On the surface the diet industry and religion have much in common - both demand self-discipline, both promise future happiness if you adhere to certain precepts, both attract women more than men. Conley's whole business is wrapped in the language of evangelism. At the beginning of every hip and thigh diet are testimonies to the way people's lives have changed. Audrey Bewley wrote to her: "I have been following your diet, and every word is true."
Pam Irvine wrote: "Never have I lost so much so easily and quickly! I feel 100 per cent better in myself."
Ms Conley once said: "I am the Delia Smith of the diet world. I am reliable, I am steadfast, I deliver." Apart from their omnipresence in their fields, and their ability to attract the aspirational middle-classes, both Delia (who is a Catholic) and Rosemary get strong support from the Christian community.

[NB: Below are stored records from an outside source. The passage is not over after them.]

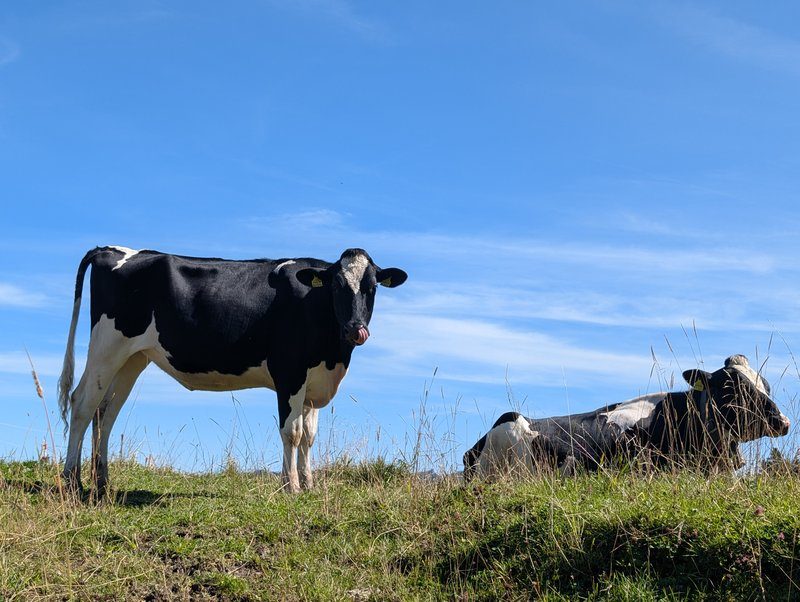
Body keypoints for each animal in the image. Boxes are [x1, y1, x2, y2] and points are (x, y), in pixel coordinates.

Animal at [57, 246, 407, 495]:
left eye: (372, 288)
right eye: (336, 286)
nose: (355, 329)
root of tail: (112, 250)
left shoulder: (314, 381)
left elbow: (309, 436)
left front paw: (309, 485)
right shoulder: (289, 372)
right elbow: (291, 432)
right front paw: (290, 487)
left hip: (132, 358)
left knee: (105, 412)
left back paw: (102, 483)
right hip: (107, 346)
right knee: (82, 403)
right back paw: (73, 482)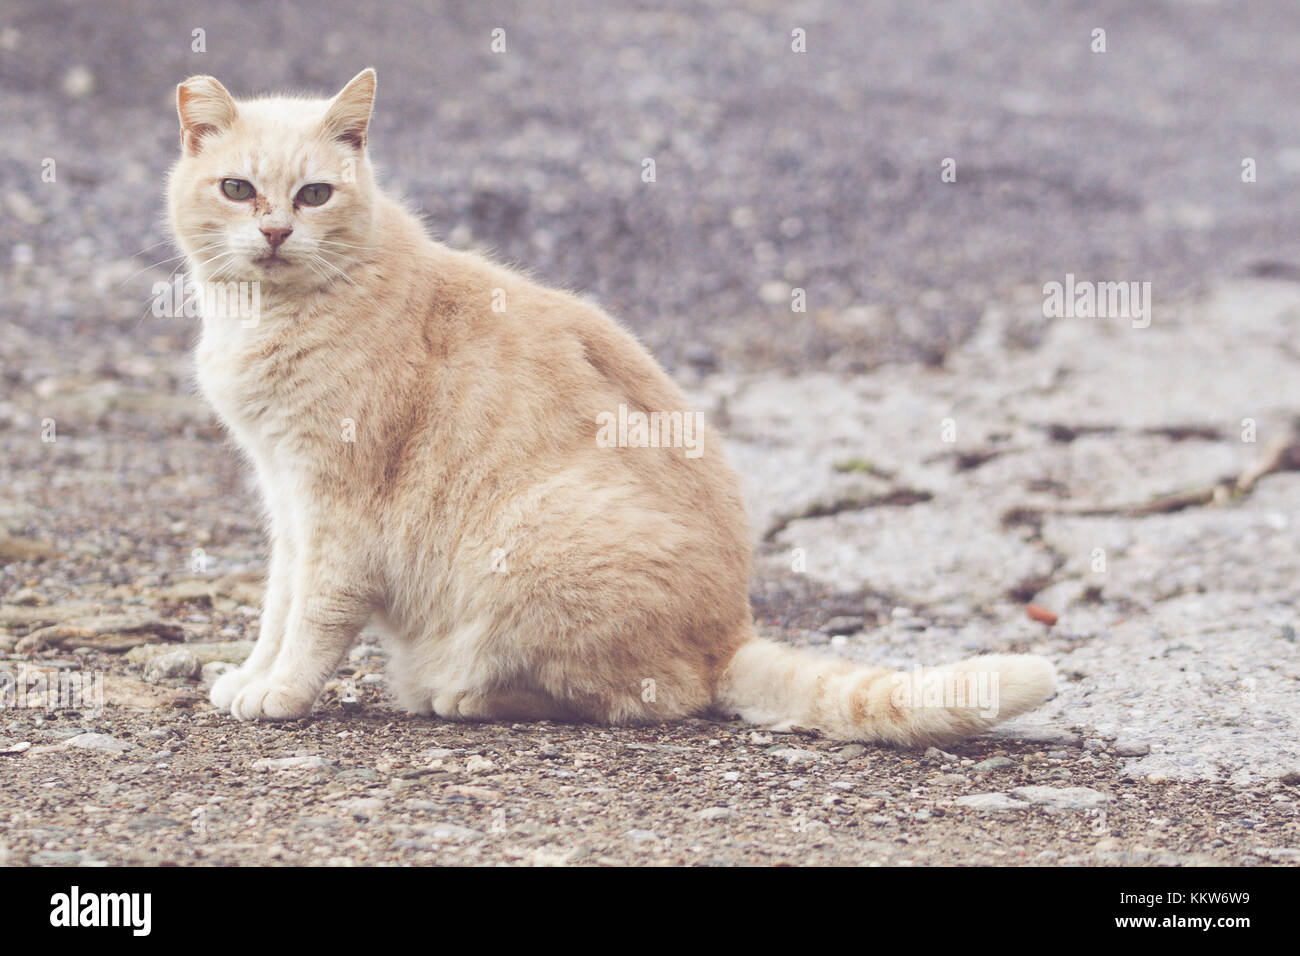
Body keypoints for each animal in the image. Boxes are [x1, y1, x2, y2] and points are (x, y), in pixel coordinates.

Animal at [167, 69, 1055, 749]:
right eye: (239, 190)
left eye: (314, 195)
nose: (276, 232)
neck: (267, 318)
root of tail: (732, 634)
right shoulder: (286, 500)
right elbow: (277, 605)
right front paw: (252, 674)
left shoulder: (337, 511)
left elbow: (313, 618)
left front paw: (282, 692)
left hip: (531, 545)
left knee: (651, 696)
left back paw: (458, 692)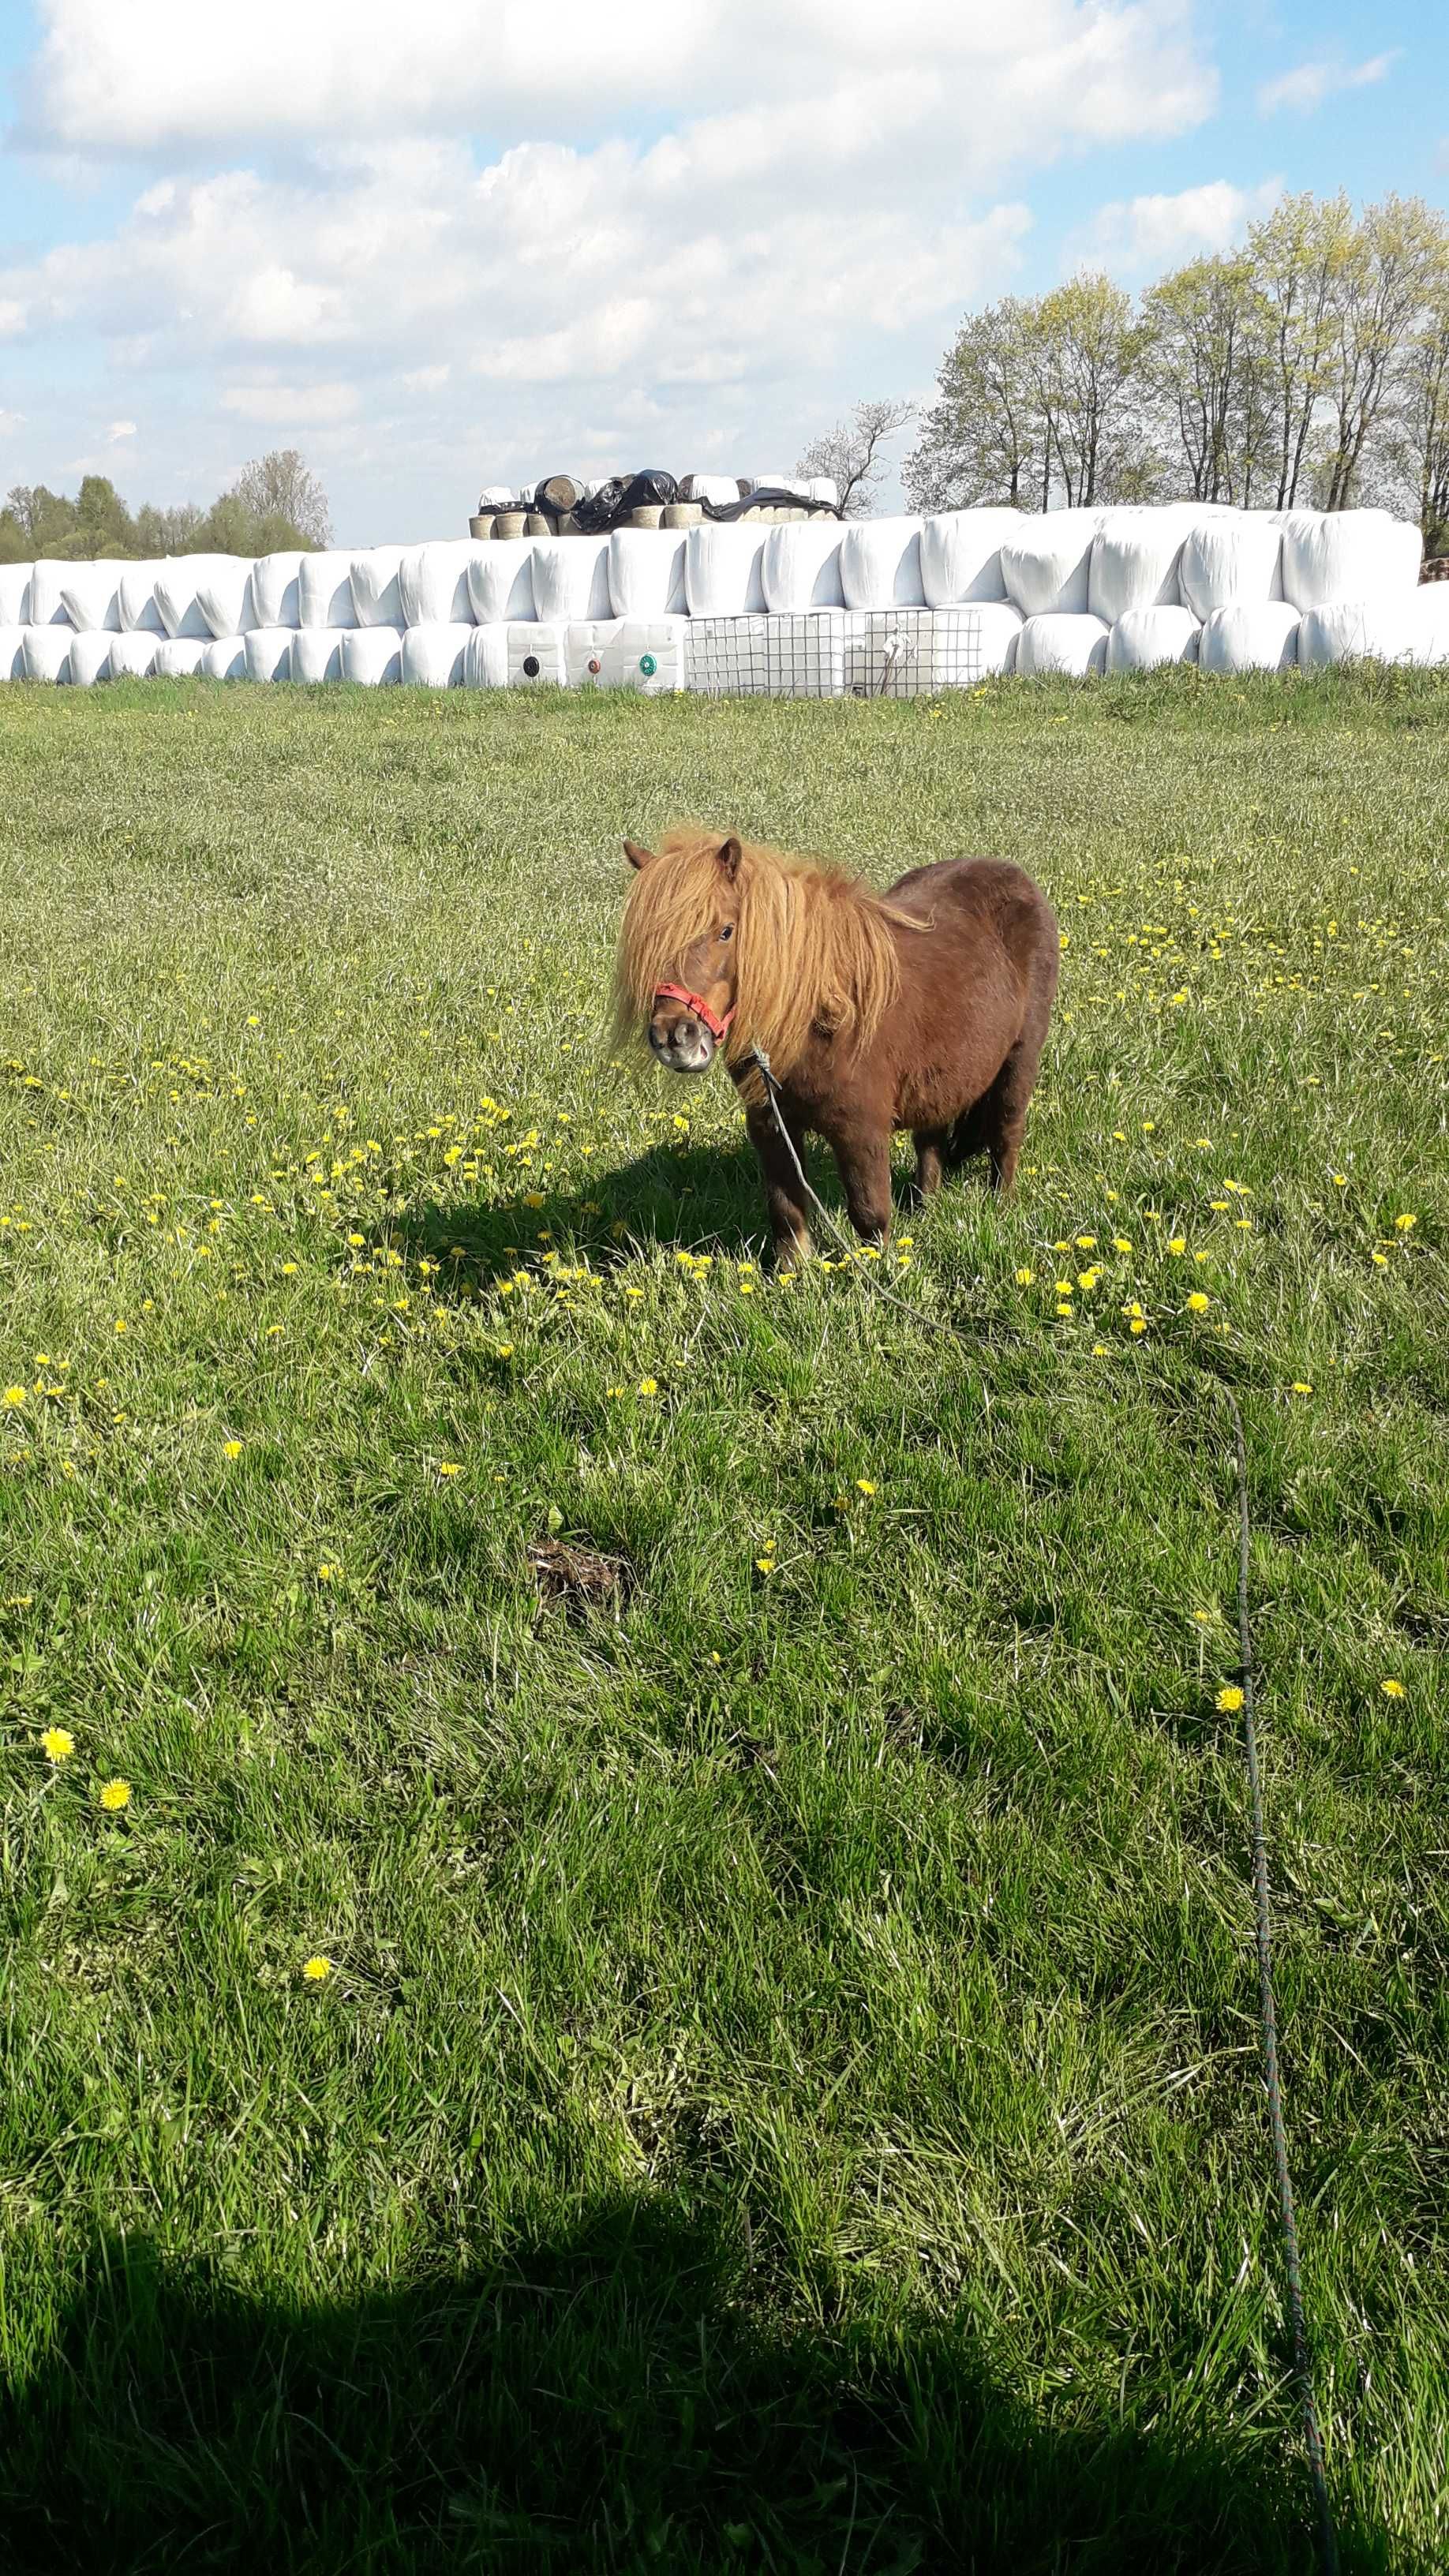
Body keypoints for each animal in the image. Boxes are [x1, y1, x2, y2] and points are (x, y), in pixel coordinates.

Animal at [603, 829, 1057, 1262]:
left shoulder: (861, 1130)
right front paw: (794, 1276)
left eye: (725, 931)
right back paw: (925, 1211)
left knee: (1006, 1134)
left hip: (1019, 1063)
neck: (817, 1017)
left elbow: (870, 1214)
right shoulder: (772, 1126)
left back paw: (1000, 1206)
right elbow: (786, 1210)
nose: (674, 1038)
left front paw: (882, 1273)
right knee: (931, 1144)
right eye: (647, 944)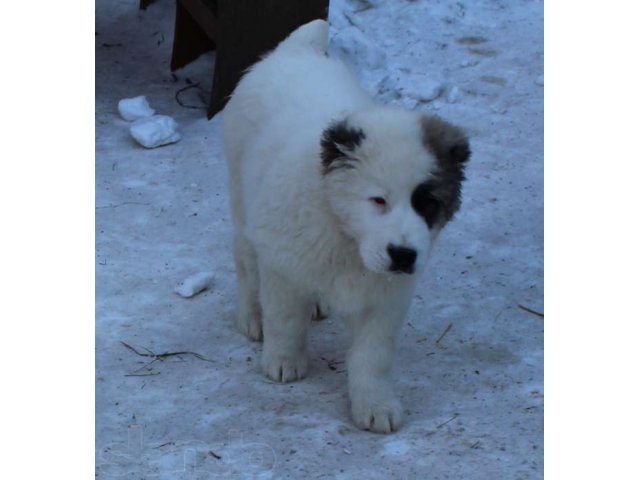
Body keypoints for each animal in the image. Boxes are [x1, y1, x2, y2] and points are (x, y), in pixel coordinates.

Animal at [221, 20, 470, 434]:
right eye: (378, 200)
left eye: (428, 203)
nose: (403, 255)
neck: (344, 233)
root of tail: (296, 50)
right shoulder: (282, 265)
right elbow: (285, 319)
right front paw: (284, 361)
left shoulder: (387, 298)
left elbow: (373, 356)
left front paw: (375, 404)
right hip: (242, 201)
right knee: (245, 262)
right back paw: (250, 315)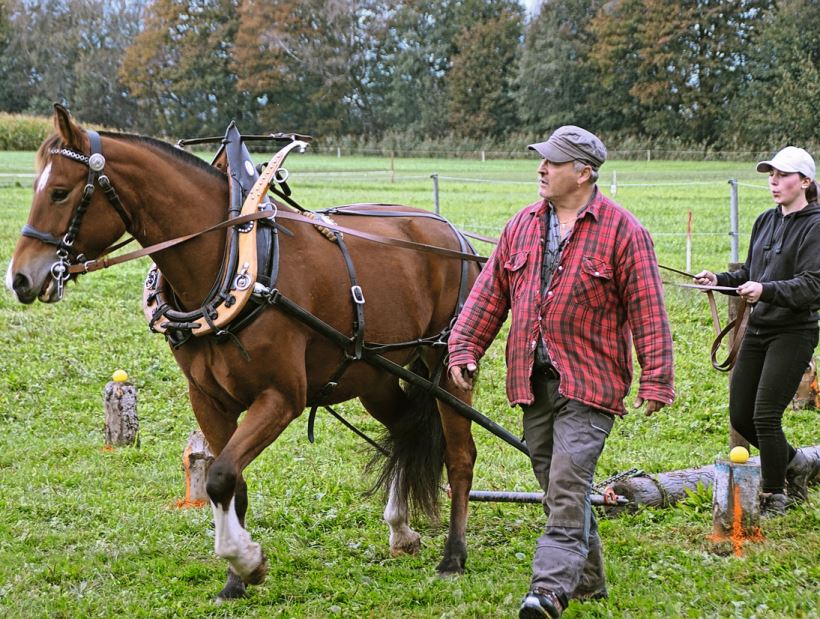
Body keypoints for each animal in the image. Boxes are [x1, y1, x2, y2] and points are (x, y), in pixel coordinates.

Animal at [4, 105, 480, 600]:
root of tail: (450, 232)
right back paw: (401, 530)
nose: (18, 278)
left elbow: (218, 478)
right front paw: (236, 579)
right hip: (375, 377)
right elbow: (233, 482)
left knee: (460, 456)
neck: (231, 256)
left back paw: (453, 555)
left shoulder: (281, 398)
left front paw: (247, 560)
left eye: (60, 192)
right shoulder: (207, 399)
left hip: (448, 367)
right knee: (405, 431)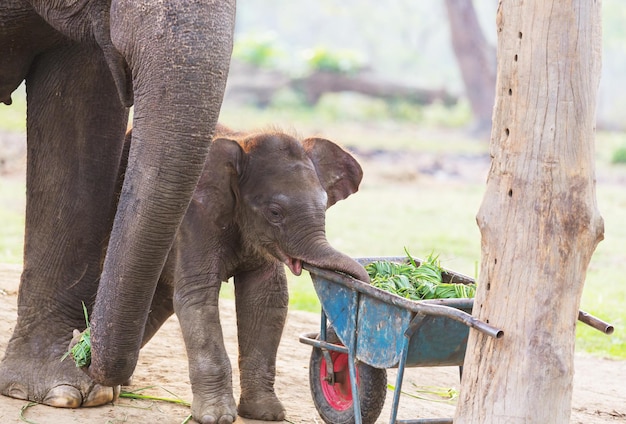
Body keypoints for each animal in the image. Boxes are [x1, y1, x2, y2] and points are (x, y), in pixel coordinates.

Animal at [119, 125, 368, 424]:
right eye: (275, 213)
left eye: (325, 207)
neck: (243, 142)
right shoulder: (195, 219)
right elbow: (198, 296)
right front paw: (216, 417)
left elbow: (266, 300)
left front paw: (266, 413)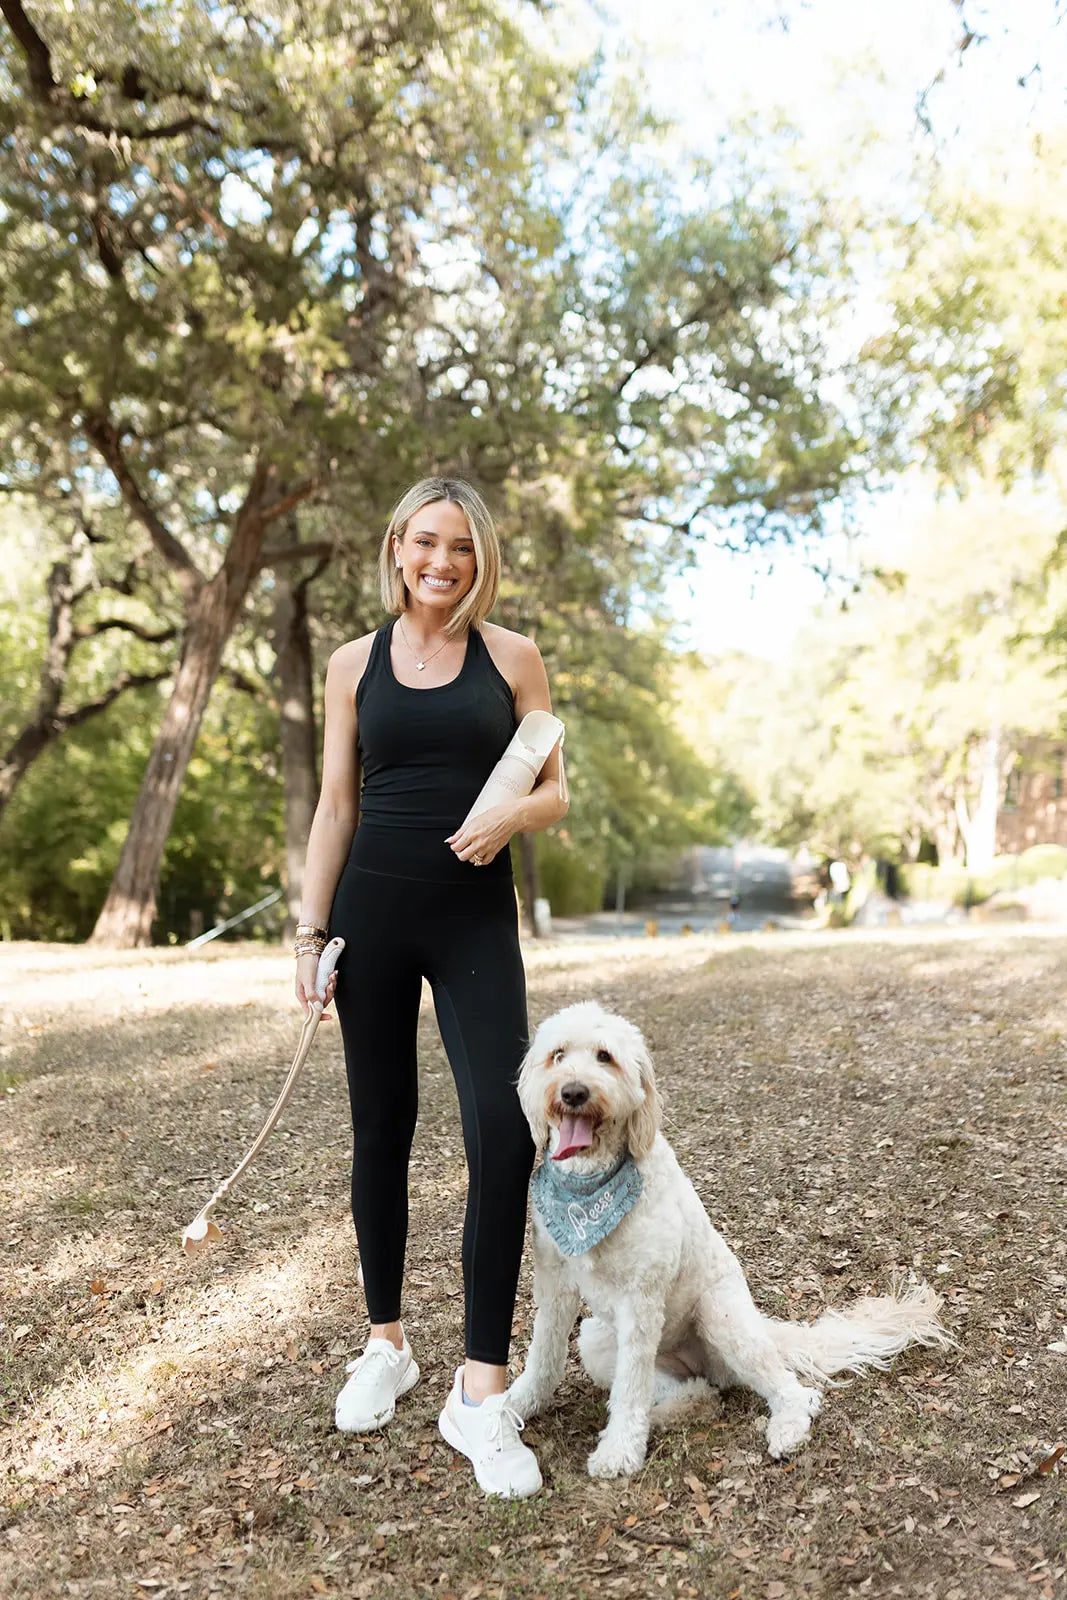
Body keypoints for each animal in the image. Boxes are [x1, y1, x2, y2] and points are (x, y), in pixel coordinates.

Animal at [508, 1004, 953, 1478]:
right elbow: (545, 1355)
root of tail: (763, 1329)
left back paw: (785, 1427)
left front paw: (619, 1451)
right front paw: (515, 1404)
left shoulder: (641, 1298)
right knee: (695, 1392)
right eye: (558, 1055)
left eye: (605, 1056)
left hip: (720, 1317)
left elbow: (629, 1389)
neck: (589, 1187)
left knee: (791, 1390)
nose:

Paul Handley, editor of the Church Times, says he has witnessed fanatical support for Christian celebrities. "It could be called the ghetto approach, which is: `Oh, Gosh! Someone famous has become a Christian. That makes us slightly more important.' Also, people won't criticise a fellow Christian; they are predisposed to see them in a good light and are more likely to buy their videos, records and tapes."
CONLEY herself claims she hasn't received unequivocal support from the Christian community. "There are people who think it's terrific. I once got a tremendous letter from the Archbishop of Canterbury when he was Bishop of Bath, saying he'd been on my diet. On the other hand I'll get misquoted in the press."
The real success lies in the title of her book, which feeds on every woman's neurosis about her figure. Conley says she took six months trying to think of a clever title. In desperation she thought: "It slims hips and thighs, so that's what I'll call it."
Ten years on, she hopes to develop her own range of foods with Marks & Spencer, have a Rosemary Conley club in every neighbourhood, and expand her television work. Rosemary Conley, the new religion, will be everywhere. But as she promotes a faith which claims to love everyone as they are, does she ever wonder whether what she is doing is right? "The pressure on women to be slim - that's not my fault," she insists. "I'm not trying to make us into a nation of stick-thin people. Just because lots of people are making a bad job of it doesn't mean someone can't do a good job. I see what I do in the same light as an anti-smoking campaign - making people healthier."